■ Supplied information
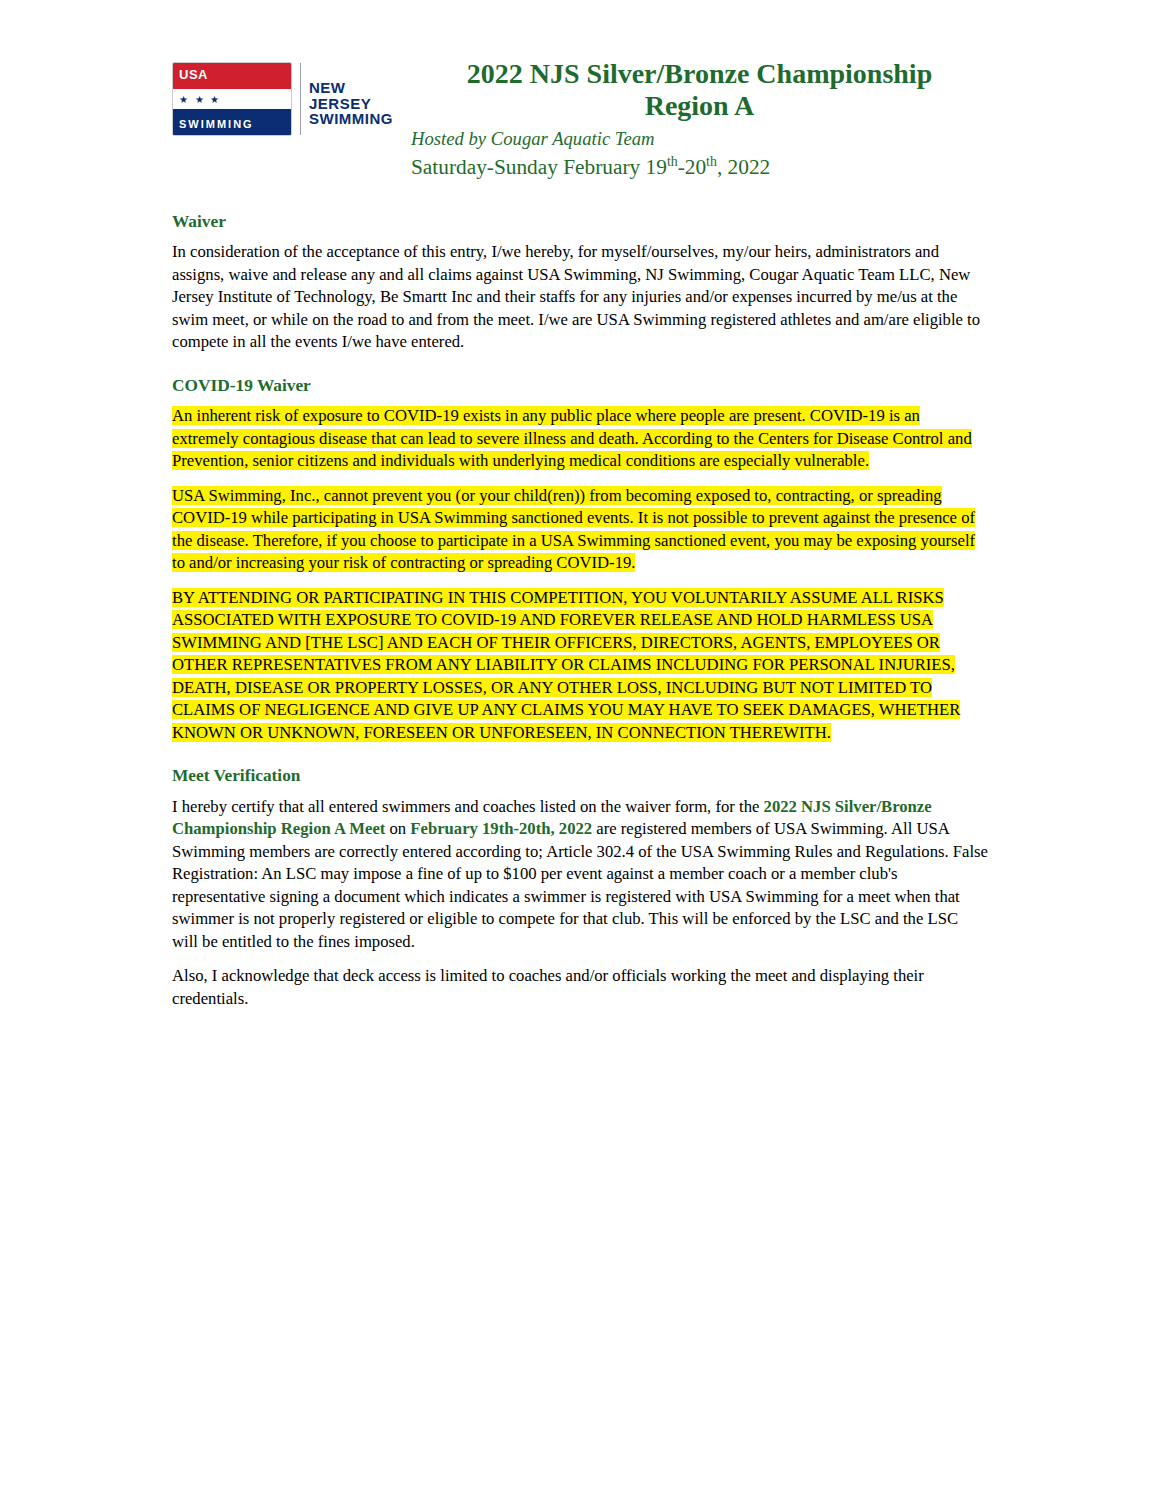USA
★ ★ ★
SWIMMING
NEW
JERSEY
SWIMMING
2022 NJS Silver/Bronze Championship
Region A
Hosted by Cougar Aquatic Team
Saturday-Sunday February 19th-20th, 2022
Waiver
In consideration of the acceptance of this entry, I/we hereby, for myself/ourselves, my/our heirs, administrators and assigns, waive and release any and all claims against USA Swimming, NJ Swimming, Cougar Aquatic Team LLC, New Jersey Institute of Technology, Be Smartt Inc and their staffs for any injuries and/or expenses incurred by me/us at the swim meet, or while on the road to and from the meet. I/we are USA Swimming registered athletes and am/are eligible to compete in all the events I/we have entered.
COVID-19 Waiver
An inherent risk of exposure to COVID-19 exists in any public place where people are present. COVID-19 is an extremely contagious disease that can lead to severe illness and death. According to the Centers for Disease Control and Prevention, senior citizens and individuals with underlying medical conditions are especially vulnerable.
USA Swimming, Inc., cannot prevent you (or your child(ren)) from becoming exposed to, contracting, or spreading COVID-19 while participating in USA Swimming sanctioned events. It is not possible to prevent against the presence of the disease. Therefore, if you choose to participate in a USA Swimming sanctioned event, you may be exposing yourself to and/or increasing your risk of contracting or spreading COVID-19.
By attending or participating in this competition, you voluntarily assume all risks associated with exposure to COVID-19 and forever release and hold harmless USA Swimming and [the LSC] and each of their officers, directors, agents, employees or other representatives from any liability or claims including for personal injuries, death, disease or property losses, or any other loss, including but not limited to claims of negligence and give up any claims you may have to seek damages, whether known or unknown, foreseen or unforeseen, in connection therewith.
Meet Verification
I hereby certify that all entered swimmers and coaches listed on the waiver form, for the 2022 NJS Silver/Bronze Championship Region A Meet on February 19th-20th, 2022 are registered members of USA Swimming. All USA Swimming members are correctly entered according to; Article 302.4 of the USA Swimming Rules and Regulations. False Registration: An LSC may impose a fine of up to $100 per event against a member coach or a member club's representative signing a document which indicates a swimmer is registered with USA Swimming for a meet when that swimmer is not properly registered or eligible to compete for that club. This will be enforced by the LSC and the LSC will be entitled to the fines imposed.
Also, I acknowledge that deck access is limited to coaches and/or officials working the meet and displaying their credentials.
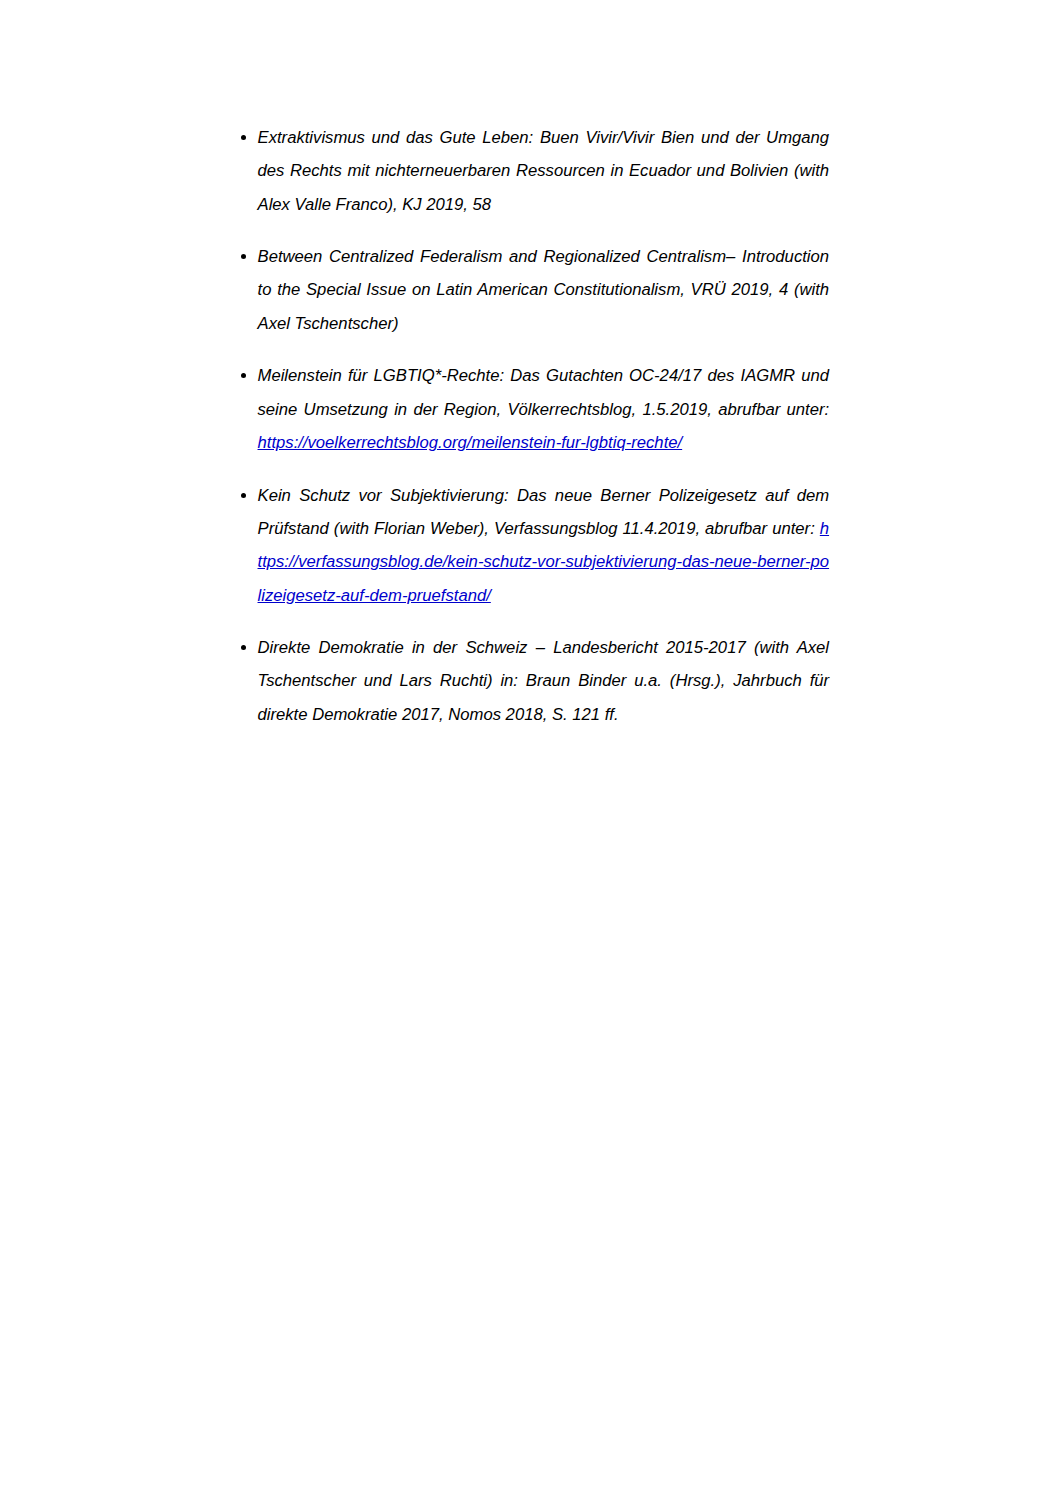Extraktivismus und das Gute Leben: Buen Vivir/Vivir Bien und der Umgang des Rechts mit nichterneuerbaren Ressourcen in Ecuador und Bolivien (with Alex Valle Franco), KJ 2019, 58
Between Centralized Federalism and Regionalized Centralism– Introduction to the Special Issue on Latin American Constitutionalism, VRÜ 2019, 4 (with Axel Tschentscher)
Meilenstein für LGBTIQ*-Rechte: Das Gutachten OC-24/17 des IAGMR und seine Umsetzung in der Region, Völkerrechtsblog, 1.5.2019, abrufbar unter: https://voelkerrechtsblog.org/meilenstein-fur-lgbtiq-rechte/
Kein Schutz vor Subjektivierung: Das neue Berner Polizeigesetz auf dem Prüfstand (with Florian Weber), Verfassungsblog 11.4.2019, abrufbar unter: https://verfassungsblog.de/kein-schutz-vor-subjektivierung-das-neue-berner-polizeigesetz-auf-dem-pruefstand/
Direkte Demokratie in der Schweiz – Landesbericht 2015-2017 (with Axel Tschentscher und Lars Ruchti) in: Braun Binder u.a. (Hrsg.), Jahrbuch für direkte Demokratie 2017, Nomos 2018, S. 121 ff.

■ What you should do
Using the listing, copy every line where the word "abrufbar" shows up.

■ Response to the exercise
Meilenstein für LGBTIQ*-Rechte: Das Gutachten OC-24/17 des IAGMR und seine Umsetzung in der Region, Völkerrechtsblog, 1.5.2019, abrufbar unter: https://voelkerrechtsblog.org/meilenstein-fur-lgbtiq-rechte/
Kein Schutz vor Subjektivierung: Das neue Berner Polizeigesetz auf dem Prüfstand (with Florian Weber), Verfassungsblog 11.4.2019, abrufbar unter: https://verfassungsblog.de/kein-schutz-vor-subjektivierung-das-neue-berner-polizeigesetz-auf-dem-pruefstand/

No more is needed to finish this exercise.